André Gide, La porte étroite
Folio, 1959, 182 p
La porte étroite est le lieu où tout se noue et se dénoue.
Cette petite porte dans le bas jardin se trouve à l’entrée du potager ceint de murs et muni d’un simple verrou qui ne résiste pas à Jérôme. En revanche, Alissa ne passe par cette porte étroite qualifiée de « laminoir » (p 27) que pour épurer un amour presque fraternel (p 108, p 121), tout en étant plus que cela (p 173).
Cette porte décrite dans le verset du pasteur comme celle qui conduit à la vie (p 28) est, comme le chemin, si étroite que deux personnes ne marchent pas de front (p 167).
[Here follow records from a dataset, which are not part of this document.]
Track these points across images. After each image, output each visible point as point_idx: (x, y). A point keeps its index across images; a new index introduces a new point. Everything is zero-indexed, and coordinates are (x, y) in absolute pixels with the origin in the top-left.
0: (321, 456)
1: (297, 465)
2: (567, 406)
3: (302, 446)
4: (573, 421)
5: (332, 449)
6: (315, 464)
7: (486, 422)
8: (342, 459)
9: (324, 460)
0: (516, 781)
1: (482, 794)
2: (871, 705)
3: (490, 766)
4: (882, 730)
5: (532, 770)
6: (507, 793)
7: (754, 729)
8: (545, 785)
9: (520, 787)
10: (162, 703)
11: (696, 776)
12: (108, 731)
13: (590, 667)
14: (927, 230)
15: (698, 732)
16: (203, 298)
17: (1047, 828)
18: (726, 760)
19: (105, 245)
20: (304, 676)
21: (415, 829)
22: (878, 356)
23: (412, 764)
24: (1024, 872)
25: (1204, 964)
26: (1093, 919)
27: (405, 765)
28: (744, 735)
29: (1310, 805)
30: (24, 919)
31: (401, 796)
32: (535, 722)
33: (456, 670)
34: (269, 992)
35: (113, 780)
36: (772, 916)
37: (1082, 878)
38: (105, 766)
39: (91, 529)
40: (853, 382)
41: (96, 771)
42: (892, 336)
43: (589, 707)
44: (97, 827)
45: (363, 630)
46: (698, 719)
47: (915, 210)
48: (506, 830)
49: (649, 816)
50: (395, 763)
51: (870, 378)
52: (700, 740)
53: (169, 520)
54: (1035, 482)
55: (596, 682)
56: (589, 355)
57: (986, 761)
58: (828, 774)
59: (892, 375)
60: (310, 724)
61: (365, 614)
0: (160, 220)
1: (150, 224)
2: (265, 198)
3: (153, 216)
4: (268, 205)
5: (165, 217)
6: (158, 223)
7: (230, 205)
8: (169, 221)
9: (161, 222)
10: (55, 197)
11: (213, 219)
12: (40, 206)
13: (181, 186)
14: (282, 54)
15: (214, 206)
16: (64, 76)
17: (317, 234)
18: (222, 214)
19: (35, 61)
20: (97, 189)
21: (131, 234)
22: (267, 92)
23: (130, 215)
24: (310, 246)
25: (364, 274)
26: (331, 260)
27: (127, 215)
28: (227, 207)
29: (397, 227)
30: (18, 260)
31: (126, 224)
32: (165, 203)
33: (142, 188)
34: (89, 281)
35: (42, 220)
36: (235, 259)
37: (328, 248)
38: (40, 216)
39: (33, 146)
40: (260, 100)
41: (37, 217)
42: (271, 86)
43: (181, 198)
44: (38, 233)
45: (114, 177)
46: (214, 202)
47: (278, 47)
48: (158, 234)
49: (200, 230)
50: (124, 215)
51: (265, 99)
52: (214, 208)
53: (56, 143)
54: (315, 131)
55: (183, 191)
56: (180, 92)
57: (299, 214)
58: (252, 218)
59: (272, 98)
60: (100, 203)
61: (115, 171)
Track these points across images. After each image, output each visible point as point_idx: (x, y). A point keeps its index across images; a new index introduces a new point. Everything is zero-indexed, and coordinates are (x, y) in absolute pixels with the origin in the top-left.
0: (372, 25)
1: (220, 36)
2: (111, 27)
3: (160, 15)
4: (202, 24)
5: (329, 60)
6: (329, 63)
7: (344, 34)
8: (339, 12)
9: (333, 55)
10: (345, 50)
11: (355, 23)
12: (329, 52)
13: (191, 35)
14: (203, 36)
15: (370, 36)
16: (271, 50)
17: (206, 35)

C’est pourquoi, entre vertu et amour facile, naturel et médiocre, Alissa choisit « mieux que l’amour » (p 165) : une « joie progressive » (p 163) qui va les mener, sinon à la vie, à la pureté de leur amour exacerbé.
Entre héroïsme et égoïsme, sacrifice et contentement de l’âme (p 163), le « jeu », qui n’en est pas un pour la jeune femme (25 ans), s’accompagne d’épreuves, de fuites et de silences, de dépoétisation de soi-même afin de sauvegarder la noblesse d’un amour dont il ne faut pas douter.
Le journal intime d’Alissa, en fin de roman, éclaire sur ses intentions, ses quelques atermoiements et sa décision finale en vue d’accomplir cet idéal assumé.
Il faut remarquer que ce roman a paru pour la première fois en 1909, soit à la toute fin du 19e siècle – tout début du 20e. Ce que je veux dire c’est qu’il est largement empreint des idées romantiques et des conventions d’usages (pour les jeunes filles notamment) d’une époque qui me rappelle Stendhal et sa tragique Armance.
Citations:
p 128 : “(…) de beaucoup parler sans rien dire de grave, et, lorsque nous nous taisions, de ne pas sentir peser le silence”.
p 139 : “C’est par noblesse naturelle, non par espoir de récompense, que l’âme éprise de Dieu va s’enfoncer dans la vertu.”
p 140 : “- Alissa! m’écriai-je, pourquoi t’arraches-tu les ailes?”
p140 : “C’est ce mot du Christ : “Qui veut sauver sa vie la perdra.”